Sphinx has warnings for these already. They’re just suppressed and ignored :)

the_sisko@startrek.website · 2 years ago

I see what you mean. The python ML ecosystem is… not far off from what you describe.

But please consider Python as a language outside the pytorch/numpy/whatever else ecosystem. The vast majority of Python doesn’t need you to setup a conda environment with a bunch of ML dependencies. It’s just some code and a couple of libraries in a virtualenv. And for system stuff, there’s almost never any dependency except the standard library.

the_sisko@startrek.website · 2 years ago

They probably know what it is, but it’s a bad point if they’re trying to paint DAGs as esoteric CS stuff for the average programmer. I needed to use a topological sort for work coding 2 weeks ago, and any time you’re using a build system, even as simple as Make, you’re using DAGs. Acting like it’s a tough concept makes me wonder why I should accept the rest of the argument.

Can’t say I have a strong feeling about Gradle though 🤷‍♀️

the_sisko@startrek.website · 2 years ago

You might be even more concerned to find that your Fedora package manager, DNF, is also written in Python: https://github.com/rpm-software-management/dnf

Fact of the matter is that Python is a language that gets used all the time for system level things, and frequently you just don’t know it because there is no “.py” extension.

I’m not sure I understand your concerns about python…

Performance is worse than C, yes.
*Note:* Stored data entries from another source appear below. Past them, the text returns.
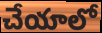
చేయాలో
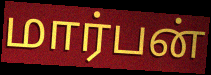
மார்பன்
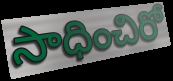
సాధించిరో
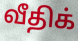
வீதிக்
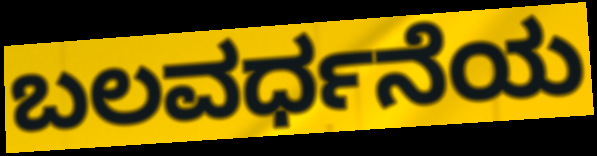
ಬಲವರ್ಧನೆಯ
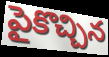
పైకొచ్చిన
But writing performance sensitive code in Python is quite silly, it’s common to put that in a C library and use that within python to get the best of both worlds. DNF does this with libdnf.
“It feels like an extension of proprietary hardware planned obsolescence and manipulation.” This is very confusing to me. There has been one historic version change (2->3) which broke compatibility in a major way, and this version change had a literal decade of help and resources and parallel development. The source code for every Python interpreter version is freely available to build and tweak if you’re unhappy with a particular version. Most python scripts are written and used for ages without any changes.
“i don’t consider programs written in Python to have permanence or long term value because their toolchains become nearly impossible to track down from scratch.” Again, what? As I said, every Python version is available to download, build, and install, and tweak. It’s pretty much impossible for python code to every become unusable.
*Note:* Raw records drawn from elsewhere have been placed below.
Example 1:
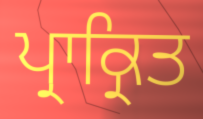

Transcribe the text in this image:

ਪ੍ਰਾਕ੍ਰਿਤ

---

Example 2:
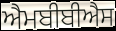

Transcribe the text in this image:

ਐਮਬੀਬੀਐਸ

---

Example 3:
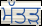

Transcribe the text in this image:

ਮੱਤੜ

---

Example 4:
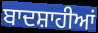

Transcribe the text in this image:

ਬਾਦਸ਼ਾਹੀਆਂ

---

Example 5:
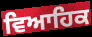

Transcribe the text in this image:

ਵਿਆਹਿਕ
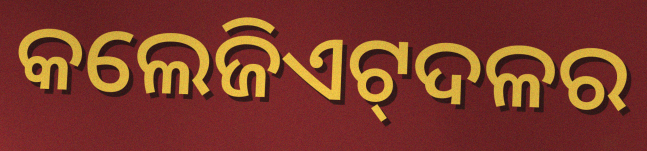
କଲେଜିଏଟ୍‍ଦଳର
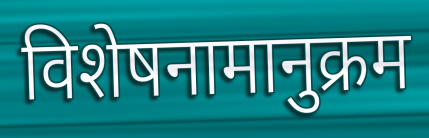
विशेषनामानुक्रम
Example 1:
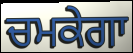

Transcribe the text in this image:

ਚਮਕੇਗਾ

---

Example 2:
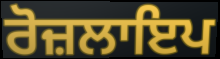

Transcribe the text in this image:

ਰੋਜ਼ਲਾਇਪ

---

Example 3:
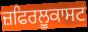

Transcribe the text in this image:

ਜ਼ਫਿਰਲੂਕਾਸਟ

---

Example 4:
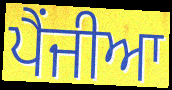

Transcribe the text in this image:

ਪੈਂਜੀਆ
Anyway, people like the Fedora folks working on anaconda choose a language that makes sense for their purpose. Python absolutely makes sense for this purpose compared to C. It allows for fast development and flexibility, and there’s not much in an installer program that needs high performance.

That’s not to say C isn’t a very important language too. But it’s important to use the best tool for the job.

the_sisko@startrek.website · edit-2 2 years ago

Anaconda is just an OS installer program. At least, the Anaconda that you’re referring to. After installation, it’s gone.

There is also Anaconda which is a Python platform/package system/whatever. Maybe you’re confusing the two?

the_sisko@startrek.website · 2 years ago

It’s a cathartic, but not particularly productive vent.

Yes, there are stupid lines of time.sleep(1) written in some tests and codebases. But also, there are test setUp() methods which do expensive work per-test, so that the runtime grew too fast with the number of tests. There are situations where there was a smarter algorithm and the original author said “fuck it” and did the N^2 one. There are container-oriented workflows that take a long time to spin up in order to run the same tests. There are stupid DNS resolution timeouts because you didn’t realize that the third-party library you used would try to connect to an API which is not reachable in your test environment… And the list goes on…

I feel like it’s the “easy way out” to create some boogeyman, the stupid engineer who writes slow, shitty code. I think it’s far more likely that these issues come about because a capable person wrote software under one set of assumptions, and then the assumptions changed, and now the code is slow because the assumptions were violated. There’s no bad guy here, just people doing their best.